Challenge accepted: Archiving a Mastodon account with Huginn

19 November 2019

Last weekend I was running short of stuff to hack around on and lamented this fact on the Fediverse.  I was summarily challenged to find a way to archive posts to the Fediverse in an open, easy to understand data format that was easy to index, and did not use any third party services (like IFTTT or Zapier).  I thought about it a bit and came up with a reasonably simple solution that uses three Huginn agents to collect, process, and write out posts as individual JSON documents to the same box I run that part of my exocortex on.  This is going to go deep geek below the cut so if it's not your cup of tea, feel free to move on to an earlier post.

For starters, Huginn needs to have ENABLE_INSECURE_AGENTS=true set in the huginn/.env config file to enable the Local File Agent, which can read from and write to files on whatever host you're running Huginn on.  It's not active by default because this has a certain amount of risk but if you're the only person using that instance I think it's reasonably safe.  If you don't have this config setting set to "true", edit the huginn/.env file and restart Huginn.  I'll wait.

The process has three steps:

  • Pull the account's latest posts.
  • Process each event into an easy to read JSON document.
  • Write the JSON document someplace with a logical filename.

Step one is probably the easiest, because every Mastodon account has two public data feeds (warning: orange website), an ATOM feed and an RSS feed.  If you're curious, here are mine:

I didn't have to mess around with the Mastodon API this time because I could just run the ATOM feed into an RSS Agent.  Every new post in that feed is captured by Huginn as a separate event internally.  Only if there are new posts will any events be emitted.  The settings for this agent look like this:

  "expected_update_period_in_days": "365",
  "clean": "false",
  "url": ""

Step two: Take each event, pick out only the stuff I care about and stuff it into a new event.  This is the bread and butter of an Event Formatting Agent which repacks data from each event into a data structure called "toot".  This is necessary because I wasn't able to process the raw events directly, they had to be reformatted first.  The agent in question looks like this:

  "instructions": {
    "toot": {
      "id": "{{ id }}",
      "url": "{{ url }}",
      "links": "{{ links }}",
      "title": "{{ title }}",
      "content": "{{ content }}",
      "authors": "{{ authors }}",
      "categories": "{{ categories }}",
      "last_updated": "{{ last_updated }}"
  "mode": "clean"

Step three: Write each post out as a separate file.  This is where the Local File Agent comes in, and it wound up being the trickiest part because I'd never worked with it before.  It took some trial and error before I got it right, so here's the agent configuration, which I'll explain in a moment:

  "mode": "write",
  "watch": "false",
  "path": "/home/drwho/{{ 'now' | date: '%s' }}.json",
  "append_radio": "false",
  "append": "false",
  "data": "{{ toot | json }}"

"mode" - The agent will be writing data, not reading it.

"watch" - Do not watch a file for any changes because we're writing data, not reading it.

"path" - The full path with filename on the local host to write data to.  The filespec has a Liquid template that basically says "get the current system time, convert it into time_t, and use that as the filename."  I picked this style of datestamp because they naturally sort in ascending numerical order in a directory listing, so the order in which they occurred is implicit.

"append_radio" and "append" - Do not append to the file, just write it out in toto.  This value is set by a radio button but is stored internally as a boolean.

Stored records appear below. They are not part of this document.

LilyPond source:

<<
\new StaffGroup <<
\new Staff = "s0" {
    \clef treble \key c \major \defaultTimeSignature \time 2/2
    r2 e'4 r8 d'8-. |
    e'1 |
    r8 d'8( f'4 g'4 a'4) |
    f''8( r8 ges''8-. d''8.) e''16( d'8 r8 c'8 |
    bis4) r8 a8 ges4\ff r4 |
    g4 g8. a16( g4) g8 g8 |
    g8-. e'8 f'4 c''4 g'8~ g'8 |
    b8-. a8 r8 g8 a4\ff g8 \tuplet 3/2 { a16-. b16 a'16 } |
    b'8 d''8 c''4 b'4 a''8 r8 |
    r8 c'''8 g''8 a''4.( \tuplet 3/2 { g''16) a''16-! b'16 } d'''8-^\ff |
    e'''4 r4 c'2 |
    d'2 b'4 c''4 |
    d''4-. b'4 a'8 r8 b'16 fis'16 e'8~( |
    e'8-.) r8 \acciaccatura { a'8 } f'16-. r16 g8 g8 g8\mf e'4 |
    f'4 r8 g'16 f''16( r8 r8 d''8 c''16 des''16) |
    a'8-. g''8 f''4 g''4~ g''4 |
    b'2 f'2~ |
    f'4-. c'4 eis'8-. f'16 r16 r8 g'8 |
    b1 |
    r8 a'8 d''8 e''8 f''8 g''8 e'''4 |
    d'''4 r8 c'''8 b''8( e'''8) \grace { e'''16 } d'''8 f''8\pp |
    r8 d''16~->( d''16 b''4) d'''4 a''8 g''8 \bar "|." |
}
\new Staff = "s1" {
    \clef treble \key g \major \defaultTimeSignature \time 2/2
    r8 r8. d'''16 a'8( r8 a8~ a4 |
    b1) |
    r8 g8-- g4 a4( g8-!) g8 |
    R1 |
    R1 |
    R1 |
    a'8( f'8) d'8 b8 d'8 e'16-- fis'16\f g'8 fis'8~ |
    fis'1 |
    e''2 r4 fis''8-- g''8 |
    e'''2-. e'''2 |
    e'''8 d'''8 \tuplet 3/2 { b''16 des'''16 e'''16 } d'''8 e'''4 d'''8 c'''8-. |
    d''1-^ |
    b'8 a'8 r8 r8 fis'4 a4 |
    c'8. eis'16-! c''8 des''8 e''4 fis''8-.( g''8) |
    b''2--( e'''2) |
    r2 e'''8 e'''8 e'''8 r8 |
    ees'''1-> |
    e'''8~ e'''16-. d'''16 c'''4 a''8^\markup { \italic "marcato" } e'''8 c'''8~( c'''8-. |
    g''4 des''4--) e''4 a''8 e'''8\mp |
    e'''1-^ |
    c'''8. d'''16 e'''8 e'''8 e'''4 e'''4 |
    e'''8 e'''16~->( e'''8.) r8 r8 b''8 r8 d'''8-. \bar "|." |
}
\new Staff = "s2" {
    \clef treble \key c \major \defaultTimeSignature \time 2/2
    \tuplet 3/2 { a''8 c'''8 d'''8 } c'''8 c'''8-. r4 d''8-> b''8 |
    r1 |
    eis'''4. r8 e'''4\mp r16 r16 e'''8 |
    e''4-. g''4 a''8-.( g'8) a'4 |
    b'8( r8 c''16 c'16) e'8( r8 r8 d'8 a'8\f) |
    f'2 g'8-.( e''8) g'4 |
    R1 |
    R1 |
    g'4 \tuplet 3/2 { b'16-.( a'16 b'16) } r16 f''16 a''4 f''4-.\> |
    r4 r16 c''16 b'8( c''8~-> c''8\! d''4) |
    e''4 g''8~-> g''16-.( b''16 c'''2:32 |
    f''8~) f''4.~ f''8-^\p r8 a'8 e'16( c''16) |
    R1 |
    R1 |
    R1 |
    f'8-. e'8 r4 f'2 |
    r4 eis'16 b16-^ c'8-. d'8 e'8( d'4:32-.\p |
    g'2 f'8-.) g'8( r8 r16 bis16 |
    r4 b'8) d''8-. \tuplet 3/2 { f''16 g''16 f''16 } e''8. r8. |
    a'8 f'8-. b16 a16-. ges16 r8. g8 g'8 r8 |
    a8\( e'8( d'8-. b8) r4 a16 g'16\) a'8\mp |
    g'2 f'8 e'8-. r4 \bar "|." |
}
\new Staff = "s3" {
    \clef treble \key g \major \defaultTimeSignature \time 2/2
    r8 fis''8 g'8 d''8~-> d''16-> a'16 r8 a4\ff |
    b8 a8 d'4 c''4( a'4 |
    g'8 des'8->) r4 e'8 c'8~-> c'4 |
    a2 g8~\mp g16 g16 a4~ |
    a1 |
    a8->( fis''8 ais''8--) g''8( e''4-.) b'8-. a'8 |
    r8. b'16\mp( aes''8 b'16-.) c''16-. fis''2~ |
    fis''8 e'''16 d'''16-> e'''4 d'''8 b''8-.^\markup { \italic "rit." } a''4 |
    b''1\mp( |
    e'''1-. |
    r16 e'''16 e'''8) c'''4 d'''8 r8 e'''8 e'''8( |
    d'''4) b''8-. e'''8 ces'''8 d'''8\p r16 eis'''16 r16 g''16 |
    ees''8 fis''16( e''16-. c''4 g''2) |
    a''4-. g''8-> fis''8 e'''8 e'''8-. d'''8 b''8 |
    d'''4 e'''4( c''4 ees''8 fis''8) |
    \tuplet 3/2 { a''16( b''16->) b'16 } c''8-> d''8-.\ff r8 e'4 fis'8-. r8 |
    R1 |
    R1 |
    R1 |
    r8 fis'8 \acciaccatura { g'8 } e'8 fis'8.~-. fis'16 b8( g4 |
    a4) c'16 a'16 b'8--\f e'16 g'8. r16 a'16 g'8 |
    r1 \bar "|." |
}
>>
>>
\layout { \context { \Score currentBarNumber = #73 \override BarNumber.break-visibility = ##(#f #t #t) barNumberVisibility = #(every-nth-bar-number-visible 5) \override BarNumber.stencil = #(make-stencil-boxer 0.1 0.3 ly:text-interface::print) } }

"data" - The stuff that should be written to the file.  In this case, the data structure called "toot", which gets run through another Liquid template filter to turn it into a JSON document, which looks like this on disk:

    "id": "",
    "url": "",
    "links": "{\"href\"=>\"\", \"rel\"=>\"alternate\", \"type\"=>\"application/activity+json\"}{\"href\"=>\"\", \"rel\"=>\"mentioned\"}{\"href\"=>\"\", \"rel\"=>\"alternate\", \"type\"=>\"text/html\"}{\"href\"=>\"\", \"rel\"=>\"self\", \"type\"=>\"application/atom+xml\"}",
    "title": "New status by drwho",
    "content": "<p>Has anyone running a <a href=\"\" class=\"mention hashtag\" rel=\"tag\">#<span>pwnagotchi</span></a> with a Waveshare v2 display encountered a situation where the display looks like it&apos;s snow crashed when it&apos;s in AUTO mode?  Trying to figure out why Dalton keeps doing that.</p>",
    "authors": "",
    "categories": "pwnagotchi",
    "last_updated": "2019-11-17T20:23:04+00:00"

The three agents are hooked together in series, in the order I've written about them.  It's a very simple three agent network.  For reference I've uploaded it to my Github repository of Huginn agent networks named Elephant, because it's said that they never forget (and I liked the idea of elephants being a memetic counterpart to mastodons).